My own specialty is anesthetics, and they're almost magical potions. I give them and the person is out in seconds - almost exactly like in TV. Not like 5 seconds, but 30-40 for sure. And they're back up and conversant in 20 minutes. Like nothing happened. I stick needles into people and they paralyzed and numb like it's a magic spell of some sort, and surgeons can rearrange our bodies like they're fantastically complicated car parts. No hideous screaming, no insanity from pain, and certain much less death and disability.

We're so close to ideal in so many ways that it's easier for people to think that it's incompetence or malice that accounts for the failures, rather than just that's the cutting edge of our tech right now.

So when someone else comes along and claims magical things, it's easier to believe them, because what competent scientists can do is already so close to it.

Do our overlords have any control over what comes up as ads for GWJ search results?

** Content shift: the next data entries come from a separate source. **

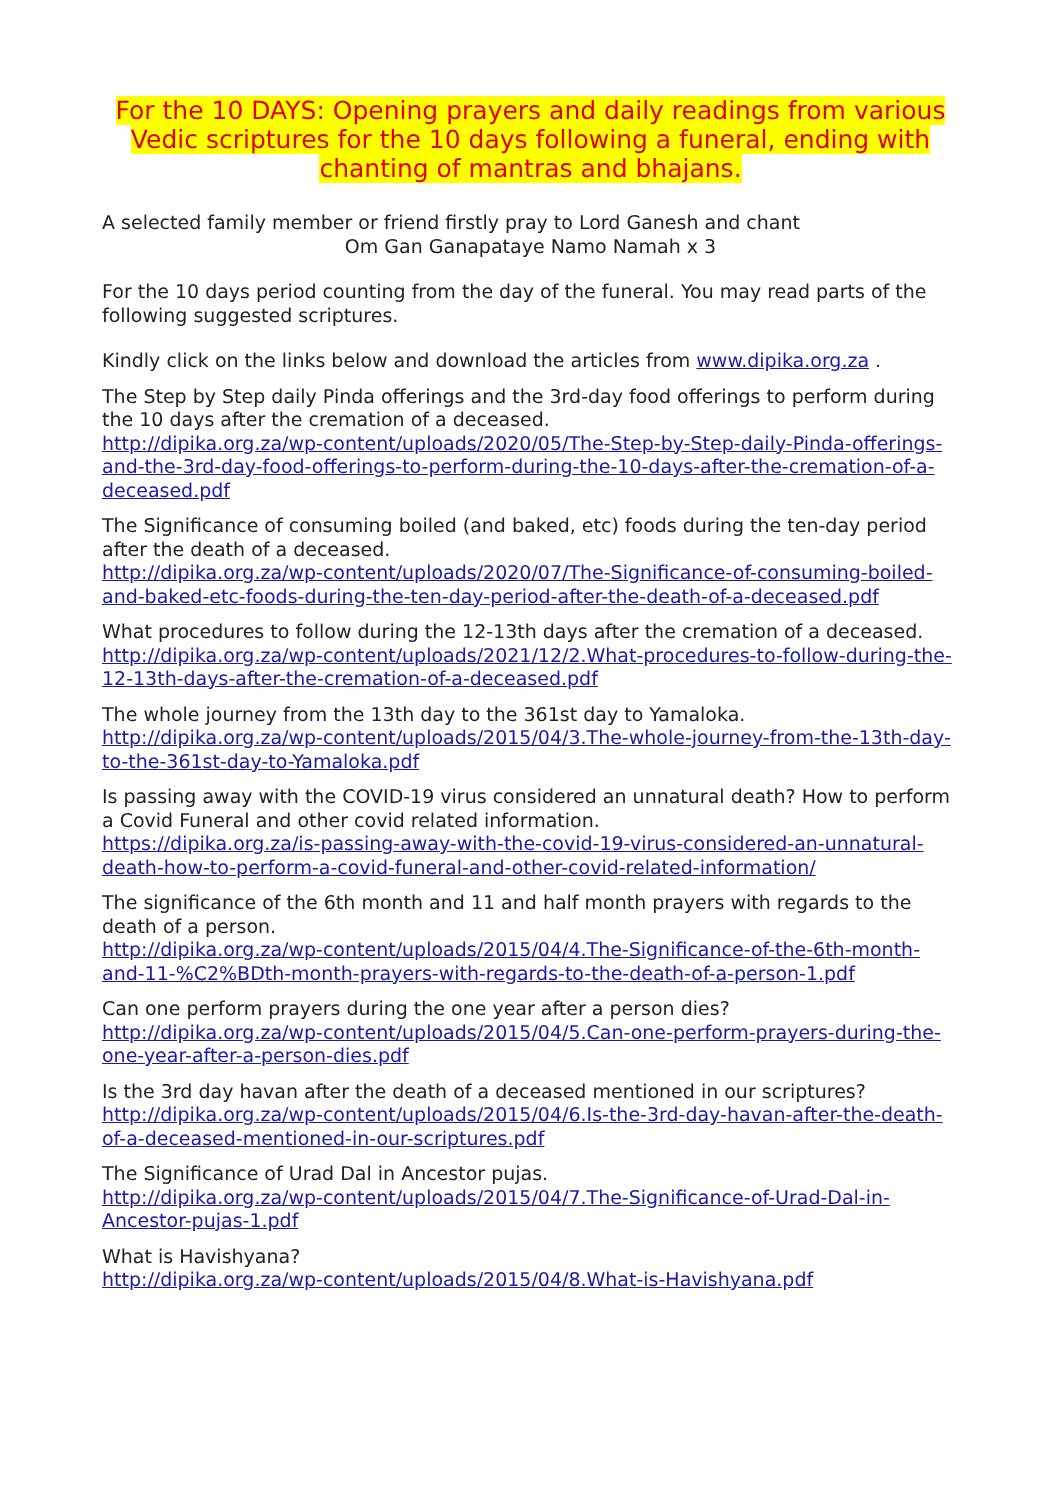For the 10 DAYS: Opening prayers and daily readings from various Vedic scriptures for the 10 days following a funeral, ending with chanting of mantras and bhajans.
A selected family member or friend firstly pray to Lord Ganesh and chant
Om Gan Ganapataye Namo Namah x 3
For the 10 days period counting from the day of the funeral. You may read parts of the following suggested scriptures.
Kindly click on the links below and download the articles from www.dipika.org.za .
The Step by Step daily Pinda offerings and the 3rd-day food offerings to perform during the 10 days after the cremation of a deceased.
http://dipika.org.za/wp-content/uploads/2020/05/The-Step-by-Step-daily-Pinda-offerings-and-the-3rd-day-food-offerings-to-perform-during-the-10-days-after-the-cremation-of-a-deceased.pdf
The Significance of consuming boiled (and baked, etc) foods during the ten-day period after the death of a deceased.
http://dipika.org.za/wp-content/uploads/2020/07/The-Significance-of-consuming-boiled-and-baked-etc-foods-during-the-ten-day-period-after-the-death-of-a-deceased.pdf
What procedures to follow during the 12-13th days after the cremation of a deceased.
http://dipika.org.za/wp-content/uploads/2021/12/2.What-procedures-to-follow-during-the-12-13th-days-after-the-cremation-of-a-deceased.pdf
The whole journey from the 13th day to the 361st day to Yamaloka.
http://dipika.org.za/wp-content/uploads/2015/04/3.The-whole-journey-from-the-13th-day-to-the-361st-day-to-Yamaloka.pdf
Is passing away with the COVID-19 virus considered an unnatural death? How to perform a Covid Funeral and other covid related information.
https://dipika.org.za/is-passing-away-with-the-covid-19-virus-considered-an-unnatural-death-how-to-perform-a-covid-funeral-and-other-covid-related-information/
The significance of the 6th month and 11 and half month prayers with regards to the death of a person.
http://dipika.org.za/wp-content/uploads/2015/04/4.The-Significance-of-the-6th-month-and-11-%C2%BDth-month-prayers-with-regards-to-the-death-of-a-person-1.pdf
Can one perform prayers during the one year after a person dies?
http://dipika.org.za/wp-content/uploads/2015/04/5.Can-one-perform-prayers-during-the-one-year-after-a-person-dies.pdf
Is the 3rd day havan after the death of a deceased mentioned in our scriptures?
http://dipika.org.za/wp-content/uploads/2015/04/6.Is-the-3rd-day-havan-after-the-death-of-a-deceased-mentioned-in-our-scriptures.pdf
The Significance of Urad Dal in Ancestor pujas.
http://dipika.org.za/wp-content/uploads/2015/04/7.The-Significance-of-Urad-Dal-in-Ancestor-pujas-1.pdf
What is Havishyana?
http://dipika.org.za/wp-content/uploads/2015/04/8.What-is-Havishyana.pdf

If so, as a patient, I humbly request we block anything from the two I've highlighted in red squares.
IMAGE(https://s2.postimg.org/b54whxl61/cancerads.jpg)

I can outline why these are problematic if need be but we've already covered a lot of that ground here and in other threads.

krev82 wrote:

Do our overlords have any control over what comes up as ads for GWJ search results?

If so, as a patient, I humbly request we block anything from the two I've highlighted in red squares.
IMAGE(https://s2.postimg.org/b54whxl61/cancerads.jpg)

I can outline why these are problematic if need be but we've already covered a lot of that ground here and in other threads.

LOL, wow that is almost a who's who of cancer quackery!

I suspect they don't have much say over it, given that it's via an embedded Google search. But I've never looked into it too closely, so it'd be nice if I was wrong and there was a way to filter that stuff out.

Natural cancer is so much better than the fake stuff.

Pretty much zero say, sorry. Google gonna google.

Huh... That's really insidious. Algorithms detecting 'topics of interest' and injecting snake oil promotions right back in to the conversation. Little things like this remind me we're actually living our dystopian future, just without the metallic grey skies :p

Larry, I've had only a few full anesthesia experiences, but they always feature a strong spice scent just before I go under. Something very like cardamom. Very strong, very reassuring for some reason.

I also enjoy chatting with the surgical team. Usually they just keep the back and forth going even after I get zapped, so I *know* they are hoping to catch me mid-sentence. It's pretty relaxing, to be honest, which is a great thing before surgery.

Very much related to medical quackery, the unending quest to eat healthy, GMO-free foods. The SciBabe (Yvette d'Entremont) has gone down the deep, deep rabbit hole to write a unforgiving article about David Avocado Wolfe, one of the gurus of the "superfood universe" and "alternative health."
The article is merciless. And glorious.

Eleima wrote:

Very much related to medical quackery, the unending quest to eat healthy, GMO-free foods. The SciBabe (Yvette d'Entremont) has gone down the deep, deep rabbit hole to write a unforgiving article about David Avocado Wolfe, one of the gurus of the "superfood universe" and "alternative health."
The article is merciless. And glorious.

...That, that chocolate octave of the sun thing.. That can't be real? Please? Tell me that isn't real.

Great Cthulhu that article... I think my jaw dislocated as it dropped further and further the more I read.

I used to work at a food co-op in the early 00's so I've heard some very similar things espoused in person.
The "mushrooms are from space" thing isn't his invention, either. Ethnobotanist/psychedelic guru Terence McKenna has been saying that since the 70's.